**What is being asked**
Set down exactly the stretch of lines below that opens at the line containing "W planach dalszy wzrost" and continues through the last line of the entries, and nothing else.
___
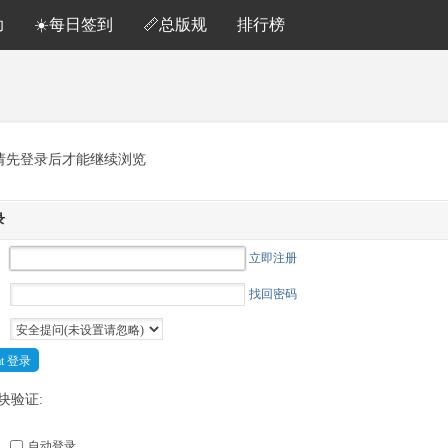
助
☀️每日签到
📏总版规
排行榜
请先登录后才能继续浏览
录
立即注册
找回密码
Cat 登录
块验证:
自动登录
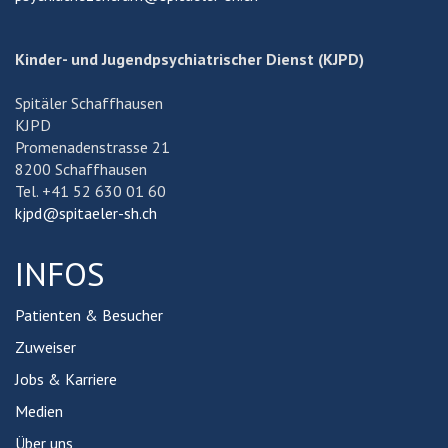
Kinder- und Jugendpsychiatrischer Dienst (KJPD)
Spitäler Schaffhausen
KJPD
Promenadenstrasse 21
8200 Schaffhausen
Tel. +41 52 630 01 60
kjpd@spitaeler-sh.ch
INFOS
Patienten & Besucher
Zuweiser
Jobs & Karriere
Medien
Über uns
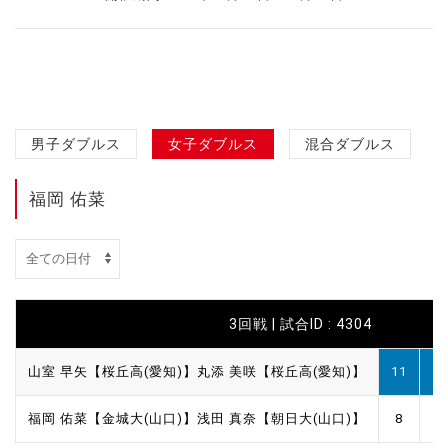
男子ダブルス
女子ダブルス
混合ダブルス
福岡 佑菜
3回戦 | 試合ID : 4304
山室 早矢【桜丘高(愛知)】
丸添 美咲【桜丘高(愛知)】
11
12
福岡 佑菜【金城大(山口)】
浅田 真奈【朝日大(山口)】
8
10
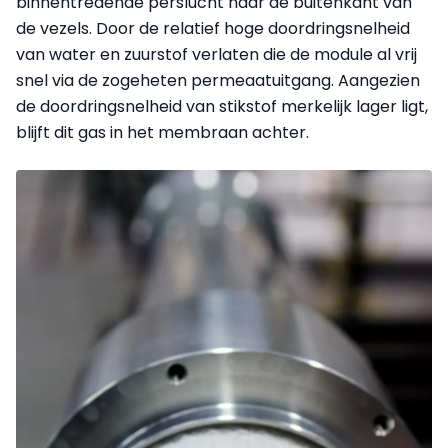
binnentredende perslucht naar de buitenkant van
de vezels. Door de relatief hoge doordringsnelheid
van water en zuurstof verlaten die de module al vrij
snel via de zogeheten permeaatuitgang. Aangezien
de doordringsnelheid van stikstof merkelijk lager ligt,
blijft dit gas in het membraan achter.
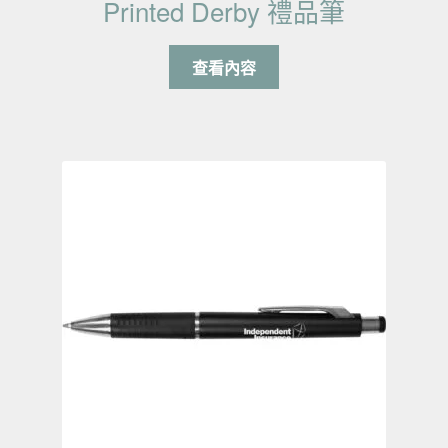
Printed Derby 禮品筆
查看內容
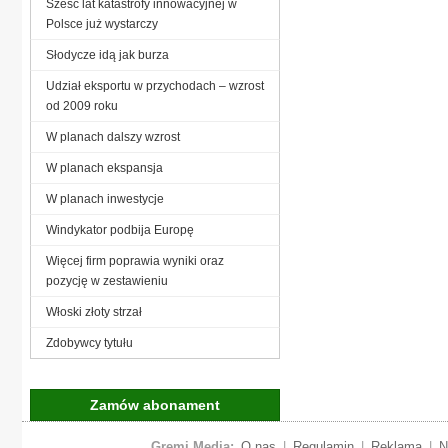
Sześć lat katastrofy innowacyjnej w
Polsce już wystarczy
Słodycze idą jak burza
Udział eksportu w przychodach – wzrost
od 2009 roku
W planach dalszy wzrost
W planach ekspansja
W planach inwestycje
Windykator podbija Europę
Więcej firm poprawia wyniki oraz
pozycję w zestawieniu
Włoski złoty strzał
Zdobywcy tytułu
Zamów abonament
Gremi Media:
O nas
|
Regulamin
|
Reklama
|
N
___
**Task result**
W planach dalszy wzrost
W planach ekspansja
W planach inwestycje
Windykator podbija Europę
Więcej firm poprawia wyniki oraz
pozycję w zestawieniu
Włoski złoty strzał
Zdobywcy tytułu
Zamów abonament
Gremi Media:
O nas
|
Regulamin
|
Reklama
|
N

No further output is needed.